Howard Dearing Johnson
Howard Dearing Johnson
(1896 - 1972)
Howard Johnson is widely regarded as one of the first to introduce the restaurant industry to franchising. Johnson also developed the concept of a uniform system of operations and procedures that provided for consistency in the rapid expansion of his ice cream shops, restaurants, and lodging properties.
Johnson began his hospitality empire in 1925 in Wollaston, Massachusetts in a small patent medicine store and soda fountain that he inherited from his father. Soon after taking over the store, he revived its sales by purchasing a recipe for ice cream that contained twice the common amount of butterfat. This new ice cream caused sales to skyrocket. An admitted ice cream fanatic, Johnson spent a great deal of time developing new ice cream flavors to feature at his soda fountain, and before long he had begun to make and sell other easy to prepare food items such as sandwiches, hot dogs and fried clams. Three years later, the first Howard Johnson restaurant was born.
A family friend, Reginald Sprague, wanted to use the Howard Johnson name to promote sales at a new restaurant he was opening. Sprague agreed to pay a cash fee, to buy all of his ice cream and many other food products from Johnson, and to allow Johnson to set the standards for all foods served at the restaurant. Johnson believed new inventions such as the automobile would change the face of America, and he wanted to be the one to provide future American travelers with a chain of restaurants that would offer "good food at sensible prices". Howard Johnson signed similar agreements with other hopeful entrepreneurs, and by 1940 there were 135 company owned and franchised restaurants along the East Coast. Most of the restaurants were located on major highways, and their now-famous bright orange roofs made them highly visible to passing motorists. To support the needs of his restaurants, Johnson developed a central commissary concept, enabling customers at all of the properties to be served the same quality food.

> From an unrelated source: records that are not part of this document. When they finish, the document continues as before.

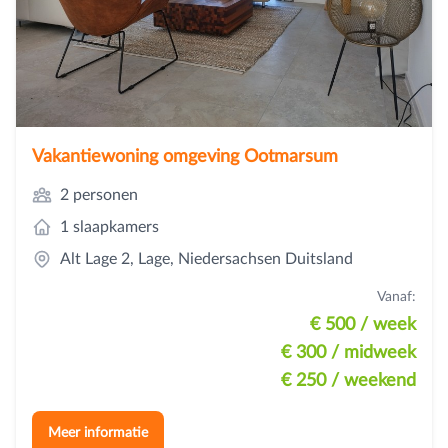
Vakantiewoning omgeving Ootmarsum
2 personen
1 slaapkamers
Alt Lage 2, Lage, Niedersachsen Duitsland
Vanaf:
€ 500
/ week
€ 300
/ midweek
€ 250
/ weekend
Meer informatie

By 1954, Howard Johnson had 400 restaurants. It was at this time that Johnson realized that the logical compliment to his nationwide food service operation was the development of lodging properties that shared the same consistent quality and service. Thus in 1954, he franchised his first motor lodge in Savannah, Georgia. The franchise agreements enabled Johnson to quickly expand his lodging property holdings to tourist markets as well as to business travelers who needed meeting and banquet facilities.
When he ceded everyday control of the company to his son, Howard Brennan Johnson, the father's advice was to "make it grow", and that is exactly what he did. Under the younger Johnson's watchful direction, the company's restaurant and lodging properties spread across the country and beyond. He took the company public in 1961 and it was eventually acquired and globally marketed by The Blackstone Group's subsidiary HFS, Inc. The brand name has now been changed to Howard Johnson International, Inc. to reflect the increasing globalization of its product, and its properties can be found around the world.